It is an amazing thing that God should entrust the works of his hands to us. This world rightly inspires awe and wonder; yet God has put the world and its creatures into our hands (Genesis 1:28, Psalm 8:6-8). He has also assigned us stewardship or management of our homes and families, our possessions and our days. In many places God's relationship to his people is portrayed as that between a landlord and tenants from whom he expects good management, or between a master and servants to whom he has entrusted his business.
Since mankind generally rebels against God, our being in charge has been more of a curse than a blessing. In the account of man's fall -- whether you take it as allegory or as literal the point still remains -- God had already given mankind dominion in this world, had already made us in the image of God; but we were greedy for more. We didn't want dominion under God, but dominion instead of God, free from God, in place of God. When power is no longer exercised in recognition of God's dominion, power itself becomes corrupted, as they say that power corrupts, and absolute power corrupts absolutely.1 But it was not power that corrupted us; we corrupted it. We have developed ideas of power and its use that are alien to God. We imagine that power is used to exalt the one who has power, that the glory of the powerful is to always get his way at the expense of others. The lords of the Gentiles lord it over them. But not so with us. The great will be a servant, and the greatest will be slave of all. We know this because the Lord of All laid aside all the trappings and benefits of power to save us; he taught his disciples about being a Lord -- the true Lord, the Lord of Lords -- by dressing in a towel and washing feet. Christ keeps finding ways to get through to us. His humility and love humble us and point us the right direction about managing our trusts under God. More could be said about using our trusts in service of others, in reverence for God, and in a shrewd way ...

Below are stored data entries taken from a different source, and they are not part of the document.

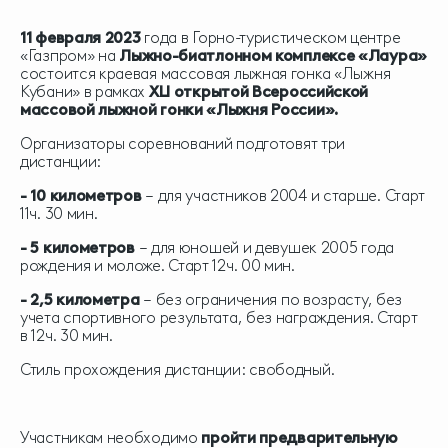
11 февраля 2023
года в Горно-туристическом центре
«Газпром» на
Лыжно-биатлонном комплексе «Лаура»
состоится краевая массовая лыжная гонка «Лыжня
Кубани» в рамках
XLI открытой Всероссийской
массовой лыжной гонки «Лыжня России».
Организаторы соревнований подготовят три
дистанции:
- 10 километров
– для участников 2004 и старше. Старт
11ч. 30 мин.
- 5 километров
– для юношей и девушек 2005 года
рождения и моложе. Старт 12ч. 00 мин.
- 2,5 километра
–
без ограничения по возрасту, без
учета спортивного результата, без награждения. Старт
в 12ч. 30 мин.
Стиль прохождения дистанции: свободный.
Участникам необходимо
пройти предварительную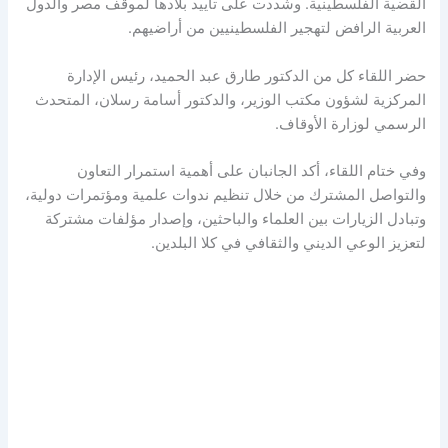
القضية الفلسطينية. وشددت على تأييد بلادها لموقف مصر والدول
العربية الرافض لتهجير الفلسطينيين من أراضيهم.
حضر اللقاء كل من الدكتور طارق عبد الحميد، رئيس الإدارة
المركزية لشؤون مكتب الوزير، والدكتور أسامة رسلان، المتحدث
الرسمي لوزارة الأوقاف.
وفي ختام اللقاء، أكد الجانبان على أهمية استمرار التعاون
والتواصل المشترك من خلال تنظيم ندوات علمية ومؤتمرات دولية،
وتبادل الزيارات بين العلماء والباحثين، وإصدار مؤلفات مشتركة
لتعزيز الوعي الديني والثقافي في كلا البلدين.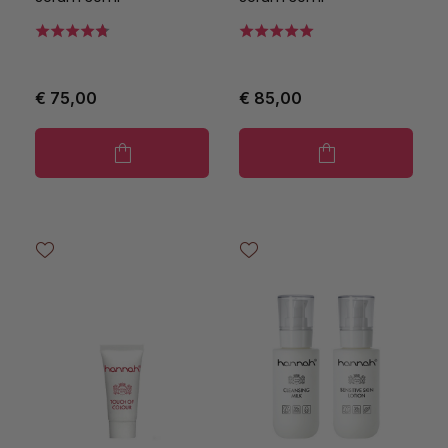
€ 75,00
€ 85,00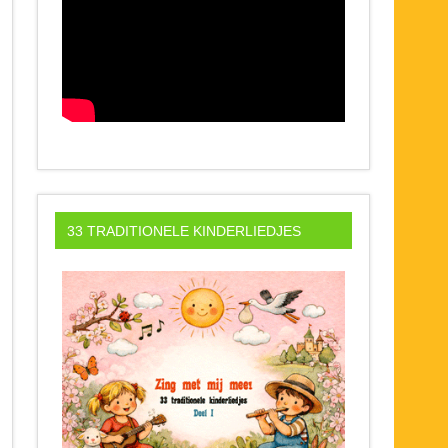
33 TRADITIONELE KINDERLIEDJES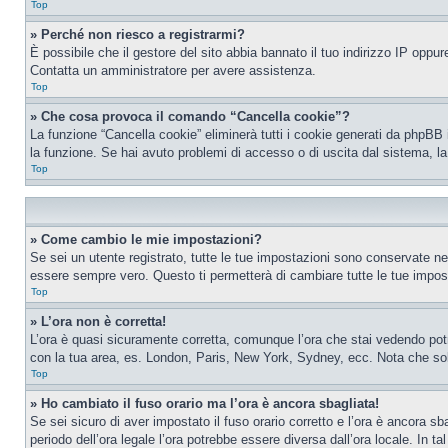
Top
» Perché non riesco a registrarmi?
È possibile che il gestore del sito abbia bannato il tuo indirizzo IP oppure
Contatta un amministratore per avere assistenza.
Top
» Che cosa provoca il comando “Cancella cookie”?
La funzione “Cancella cookie” eliminerà tutti i cookie generati da phpBB 
la funzione. Se hai avuto problemi di accesso o di uscita dal sistema, la
Top
» Come cambio le mie impostazioni?
Se sei un utente registrato, tutte le tue impostazioni sono conservate n
essere sempre vero. Questo ti permetterà di cambiare tutte le tue impost
Top
» L’ora non è corretta!
L’ora è quasi sicuramente corretta, comunque l’ora che stai vedendo potreb
con la tua area, es. London, Paris, New York, Sydney, ecc. Nota che solo 
Top
» Ho cambiato il fuso orario ma l’ora è ancora sbagliata!
Se sei sicuro di aver impostato il fuso orario corretto e l’ora è ancora sba
periodo dell’ora legale l’ora potrebbe essere diversa dall’ora locale. In ta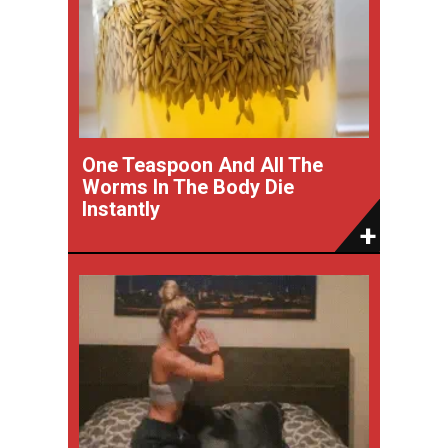
One Teaspoon And All The
Worms In The Body Die
Instantly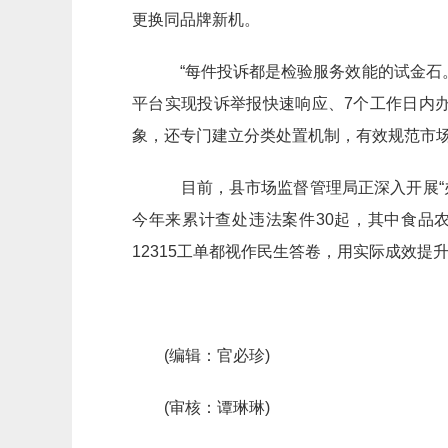
更换同品牌新机。
“每件投诉都是检验服务效能的试金石。
平台实现投诉举报快速响应、7个工作日内办
象，还专门建立分类处置机制，有效规范市
目前，县市场监督管理局正深入开展“
今年来累计查处违法案件30起，其中食品
12315工单都视作民生答卷，用实际成效提
(编辑：官必珍)
(审核：谭琳琳)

More in a related post about the parable of the talents: God's Investment in the World.
1 - As a case in point about how even our ideas about power are twisted, I remember a definition given me in a college sociology class: the amount of power that Person A has over Person B is the amount of resistance on the part of Person B that can be overcome by the force of Person A. Seems reasonable until you see the Lord of Lords washing feet. Then you start thinking in terms of the amount of power Person A has to help Person B, or befriend him, or otherwise be some good to him.